Author Response File:
Author Response.docx
Reviewer 3 Report
Comments and Suggestions for AuthorsThis manuscript presents a proof-of-concept system for detecting agitation-related movements relevant to ICU adverse events using multi-site IMU sensors and a CNN-based classifier trained on data from healthy volunteers. While the general idea of leveraging wearable inertial sensing to monitor patient movement in critical care settings is clinically relevant, the current study suffers from fundamental limitations in experimental design, validation strategy, and interpretive scope that significantly undermine the strength and reliability of its conclusions.
***Major Concerns***
- Most critically, the entire evaluation is performed on a small cohort of healthy participants executing scripted motions under controlled laboratory conditions. These motions differ substantially from real ICU agitation, which is often subtle, irregular, medication-modulated, and confounded by restraints, tubes, and sensor displacement. As a result, the presented data cannot meaningfully support claims about ICU disturbance detection beyond a highly preliminary feasibility demonstration. Even as a proof-of-concept, the manuscript does not adequately delimit its scope, and several statements implicitly overreach toward clinical applicability and robustness.
- From a methodological perspective, the segmentation strategy introduces serious concerns. Each 8-second trial is divided into eight 1-second windows that are treated as independent samples, despite their strong temporal correlation. Although leave-one-subject-out cross-validation is used, this window-level treatment risks inflating apparent performance by allowing the model to learn protocol-specific temporal structure rather than clinically realistic agitation patterns. This issue is not sufficiently acknowledged or mitigated, and no trial-level or event-level performance analysis is provided.
- The model evaluation and reporting strategy further weakens interpretability. The selection of a single “representative” model (the 68th out of 135 runs) is unconventional and obscures the true variability of model performance. While the authors state that this avoids cherry-picking, it does not replace standard reporting of aggregate results (e.g., distribution of fold-wise metrics). The confusion matrix shown appears to be based on a very limited test set, yet the manuscript does not clearly specify the number of windows or trials contributing to it, making it difficult to assess statistical reliability. Claims such as “absence of severe overfitting” are not convincingly supported given the data dependence structure and limited sample size.

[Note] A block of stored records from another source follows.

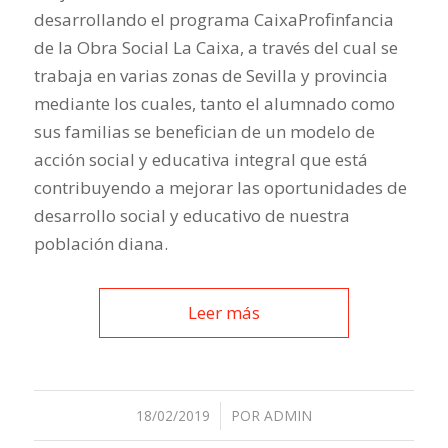
desarrollando el programa CaixaProfinfancia
de la Obra Social La Caixa, a través del cual se
trabaja en varias zonas de Sevilla y provincia
mediante los cuales, tanto el alumnado como
sus familias se benefician de un modelo de
acción social y educativa integral que está
contribuyendo a mejorar las oportunidades de
desarrollo social y educativo de nuestra
población diana.
Leer más
18/02/2019
/
POR
ADMIN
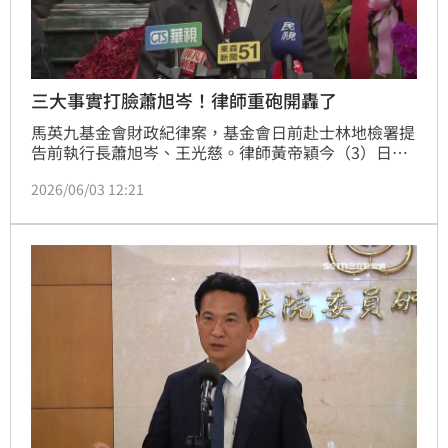
三大事實打臉蕭旭岑！律師重砲開轟了
馬英九基金會財政紀律案，基金會日前赴士林地檢署提
告前執行長蕭旭岑、王光慈。律師黃帝穎今（3）日表
示，檢調還沒傳喚被告蕭旭岑，目前蕭有權完整釋疑、
2026/06/03 12:21
自清，但蕭竟拿「偵查不公開」來回應媒體質疑，簡直
把偵查不公開當成無力解釋的遮羞布。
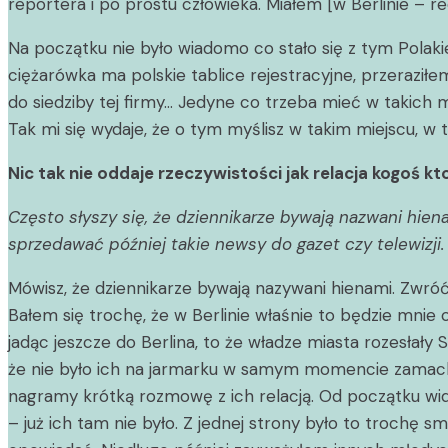
reportera i po prostu człowieka. Miałem [w Berlinie – red.
Na początku nie było wiadomo co stało się z tym Polaki
ciężarówka ma polskie tablice rejestracyjne, przeraziłem
do siedziby tej firmy… Jedyne co trzeba mieć w takich
Tak mi się wydaje, że o tym myślisz w takim miejscu, w t
Nic tak nie oddaje rzeczywistości jak relacja kogoś kt
Często słyszy się, że dziennikarze bywają nazwani hien
sprzedawać później takie newsy do gazet czy telewizji.
Mówisz, że dziennikarze bywają nazywani hienami. Zwróć
Bałem się trochę, że w Berlinie właśnie to będzie mnie
jadąc jeszcze do Berlina, to że władze miasta rozesła
że nie było ich na jarmarku w samym momencie zamachu, p
nagramy krótką rozmowę z ich relacją. Od początku wid
– już ich tam nie było. Z jednej strony było to trochę s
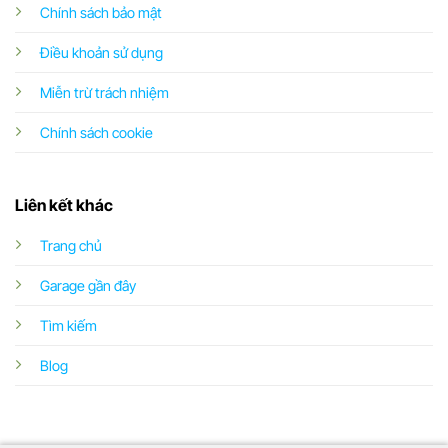
Chính sách bảo mật
Điều khoản sử dụng
Miễn trừ trách nhiệm
Chính sách cookie
Liên kết khác
Trang chủ
Garage gần đây
Tìm kiếm
Blog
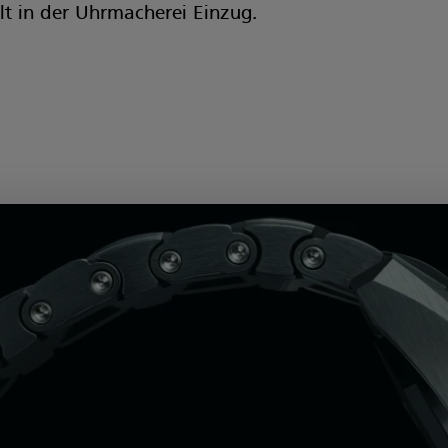
t in der Uhrmacherei Einzug.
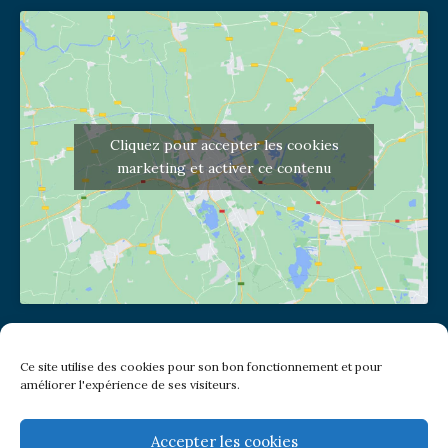
Cliquez pour accepter les cookies
marketing et activer ce contenu
Adresse de l'église
Ce site utilise des cookies pour son bon fonctionnement et pour
(pas de courrier à cette adresse)
améliorer l'expérience de ses visiteurs.
2 place Jules Joffrin - 75018
Metro: Jules Joffrin ou Simplon
Bus : Mairie du XVIII
Accepter les cookies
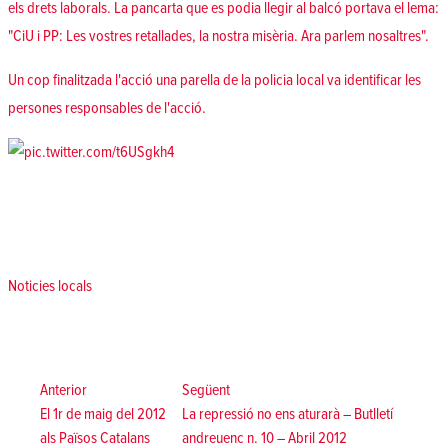
els drets laborals. La pancarta que es podia llegir al balcó portava el lema:
"CiU i PP: Les vostres retallades, la nostra misèria. Ara parlem nosaltres".
Un cop finalitzada l'acció una parella de la policia local va identificar les
persones responsables de l'acció.
Posted in
Noticies locals
Navegació
d'entrades
Anterior:
Següent:
Anterior
Següent
El 1r de maig del 2012
La repressió no ens aturarà – Butlletí
als Països Catalans
andreuenc n. 10 – Abril 2012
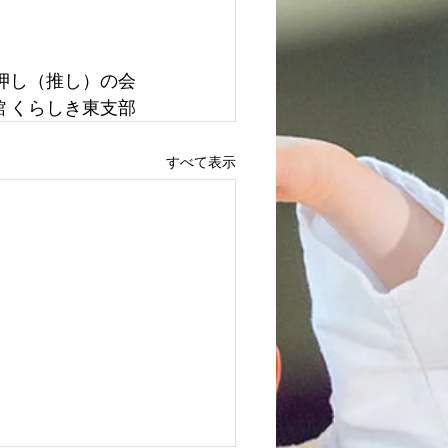
押し（推し）の会
館 くらしき東支部
すべて表示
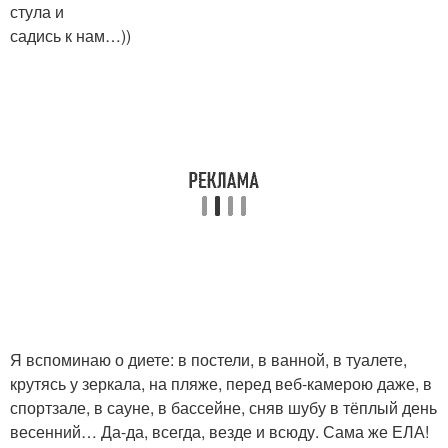
стула и
садись к нам…))
Я вспоминаю о диете: в постели, в ванной, в туалете,
крутясь у зеркала, на пляже, перед веб-камерою даже, в
спортзале, в сауне, в бассейне, сняв шубу в тёплый день
весенний… Да-да, всегда, везде и всюду. Сама же ЕЛА!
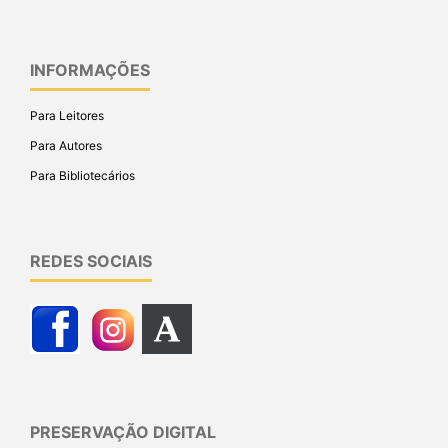
INFORMAÇÕES
Para Leitores
Para Autores
Para Bibliotecários
REDES SOCIAIS
PRESERVAÇÃO DIGITAL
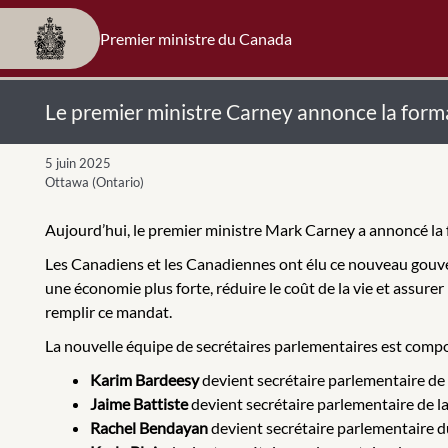
Premier ministre du Canada
Le premier ministre Carney annonce la form
5 juin 2025
Ottawa (Ontario)
Aujourd’hui, le premier ministre Mark Carney a annoncé la f
Les Canadiens et les Canadiennes ont élu ce nouveau gouvern
une économie plus forte, réduire le coût de la vie et assure
remplir ce mandat.
La nouvelle équipe de secrétaires parlementaires est comp
Karim Bardeesy
devient secrétaire parlementaire de l
Jaime Battiste
devient secrétaire parlementaire de 
Rachel Bendayan
devient secrétaire parlementaire d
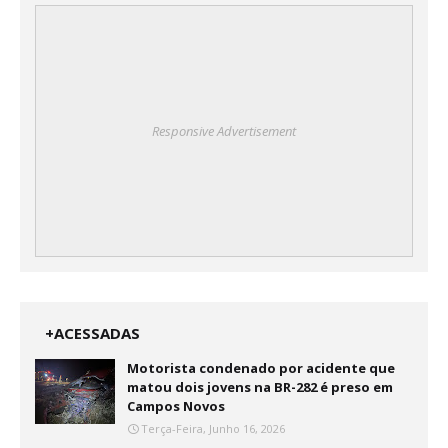
Responsive Advertisement
+ACESSADAS
Motorista condenado por acidente que
matou dois jovens na BR-282 é preso em
Campos Novos
Terça-Feira, Junho 16, 2026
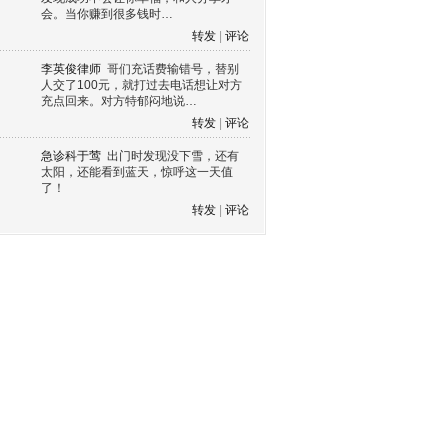
会。当你赚到很多钱时…
转发
|
评论
李英俊律师
哥们充话费输错号，替别
人交了100元，就打过去电话想让对方
充点回来。对方特郁闷地说…
转发
|
评论
急诊科于莺
出门时发现没下雪，还有
太阳，还能看到蓝天，惊呼这一天值
了！
转发
|
评论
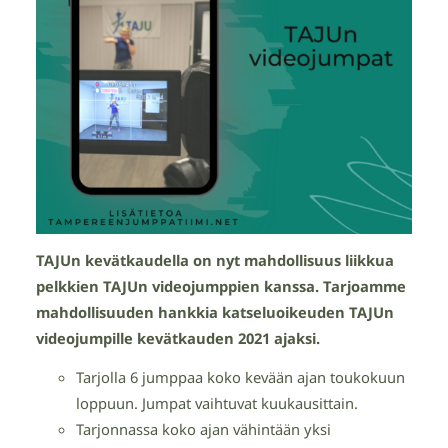
TAJUn kevätkaudella on nyt mahdollisuus liikkua
pelkkien TAJUn videojumppien kanssa. Tarjoamme
mahdollisuuden hankkia katseluoikeuden TAJUn
videojumpille kevätkauden 2021 ajaksi.
Tarjolla 6 jumppaa koko kevään ajan toukokuun
loppuun. Jumpat vaihtuvat kuukausittain.
Tarjonnassa koko ajan vähintään yksi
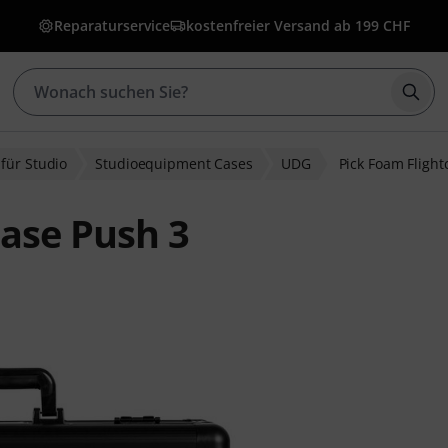
Reparaturservice
kostenfreier Versand ab 199 CHF
Such
für Studio
Studioequipment Cases
UDG
Pick Foam Flight
ase Push 3
wertungen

- Several presentation and reporting issues also detract from the manuscript’s rigor. Figures and tables contain inconsistencies (e.g., duplicated captions, mismatched statistical notation), and the discussion of performance metrics does not sufficiently consider class imbalance or the clinical cost of false positives and false negatives in an ICU alarm context. While the citation set is broadly appropriate, the manuscript lacks a clear and critical comparison to existing ICU agitation or delirium monitoring approaches, leaving the reader uncertain about the true incremental contribution.
- The current manuscript does not provide sufficiently rigorous experimental validation, realistic modeling assumptions, or transparent performance reporting to justify publication, even as a proof-of-concept. Addressing these issues would require substantial redesign of the evaluation framework, clearer limitation of claims, and stronger justification of methodological choices.
Author Response
Please see the attachment.
Author Response File:
Author Response.docx
Round 2
Reviewer 2 Report
Comments and Suggestions for AuthorsI am willing to accept the paper in its current form.